◆ 取り組む課題
#1 日銀と経済政策についての文章を読み、次の問いに答えてください。
(a) 布野幸利審議委員の任期が満了となる日はいつですか。
(b) 黒田東彦日銀総裁は元々どの省の人間だと書かれていますか。
(c) 1990年代に急激な金利引き締めを行ったとされる日銀総裁は誰ですか。
#2 日銀と経済政策についての文章に登場する人名を、すべて挙げてください。
#3 日銀と経済政策についての文章を、最後の文の後から書き継いでください。

また経済学をやっていると常識的なことになりますが、株価は先の雇用情勢を占う上でも重要な指標です。

別のブログである基礎知識編にもそのことを書いておきましたのでご覧ください。

新・暮らしの経済手帖 基礎知識編

株価下落とバランスシート不況発生、雇用悪化との関係

 

金融政策を担う日銀ではなく、財政政策側の担い手である政府側の方ですが、こちらもまたキャッシュレスのポイント還元やらプレミアム商品券、消費税の還付、中小企業向け減税・税納付延期といったせこい景気対策に留まっています。(3/18の時点において)

 

とにかく必死になってコロナショックやこれが収束した後も続くかも知れない景気低迷の動きを食い止めようと意思が日銀や政府からあまり伝わってこないのです。 

 

あと今春からの日銀審議委員の人事ですが、6月30日に任期満了となるトヨタ出身の布野幸利審議委員の後任が日立製作所元副社長で同社取締役の中村豊明氏であるというニュースが入ってきました。こちらのブログ記事安達誠司さんが原田泰さんの後任になると聞いて喜んだのもつかの間、経済学とくに金融政策の素人を審議委員につけてしまうセンスのなさに拍子抜けしました。どうも日銀総裁・副総裁・審議委員の人事は奇妙な慣例で行われていて、学者枠とか産業界枠、女性枠みたいなのがあるようです。以前の総裁人事は大蔵省(財務省)OBと日銀生え抜きが交互に入れ替わるたすき掛け人事みたいなのがありましたが、こんな旧態依然なことを未だに続けているのです。いかに日本が金融政策を軽く見ているのかがわかります。

 

いまの黒田東彦日銀総裁は就任当初こそ「黒田バズーカ」といわれるような大規模な量的金融緩和を実行して金融ハト派のイメージを持たれていましたが、氏も元々は財務省の人間です。財務官僚の天下り先になる銀行など金融機関の思惑に引きずられがちで、国債取引がメシの種になっている彼らの利益に反する量的金融緩和政策を嫌う傾向にあります。(量的金融緩和をやるとハイパーインフレになるとか国債が暴落をすると脅しをかけるエコノミストの多くは金融機関のシンクタンクに属しています。)

 

いまのような非常時において政府や中央銀行が民間経済を守っていくための政策態度をしっかり示すかどうかによって、今後の国民の信頼や安心感が変わってきます。1990年代は三重野日銀総裁の急激な金利引き締めや阪神淡路大震災のときの対処、橋本龍太郎政権時代の緊縮財政によって棄民政治を印象づけられました。自分はこれが異常な慢性的デフレ不況や流動性の罠が発生してしまった原因だと思っています。国民の政府・中銀に対する信頼の毀損です。

◆ 元データ
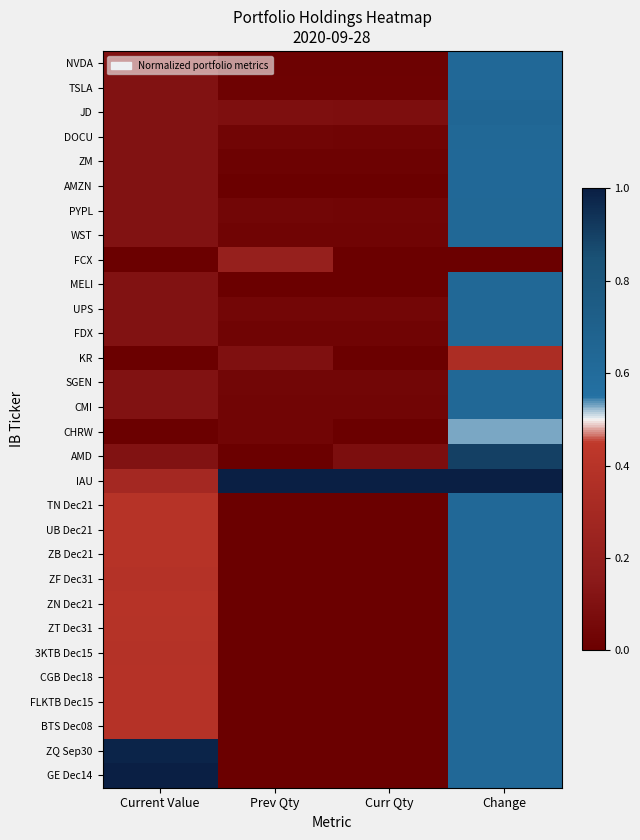

Count the number of categories in the chart.

4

◆ 課題の解答
#1
(a) 6月30日
(b) 財務省
(c) 三重野日銀総裁

#2 布野幸利、中村豊明、安達誠司、原田泰、黒田東彦、三重野、橋本龍太郎

#3
 

かなり前から安倍政権や黒田日銀の経済政策・金融政策の綻びを感じかけていましたが、今回の政策行動でよりいっそうそれが印象づけられました。恐るべきことに野党が的を得た批判をする能力がなく、安倍政権以上に経済・金融政策音痴ぶりをさらけ出している始末です。

 

今回のコロナショックによる供給・需要双方の落ち込みで中小企業や自営業者をはじめとする民間事業者やその従業員らが著し所得減少に見舞われ、事業を畳むことを考えはじめていたりします。新卒学生が就職内定を取り消されるという動きも出ていたりします。

もし仮に今回のコロナショックみたいなことが起きたとしても、経済情勢が上向き基調であったならば、民間事業者は数ヵ月間辛抱してくれるかも知れませんが、今回の場合景気減速期にこれが発生しています。つまりコロナショック収束後も経済の先行きが不透明で雇用拡大や設備投資などを積極的に再開しにくいということです。下手をすれば長期不況(大袈裟な言い方になりますが恐慌も)へとフェードインしてしまう危険が出てきています。

 

日銀・政府の体たらくぶりに呆れと憤りを感じざるえません。

このままですとアベノミクスがはじまって以降築き上げた「日本の経済は再生する」という予想や期待、信用が崩れ、「日本の経済は今後再び沈みゆく一方で、自分たちの雇用や所得が不安定になっていく」という負の暗示を多くの国民が抱いてしまうことでしょう。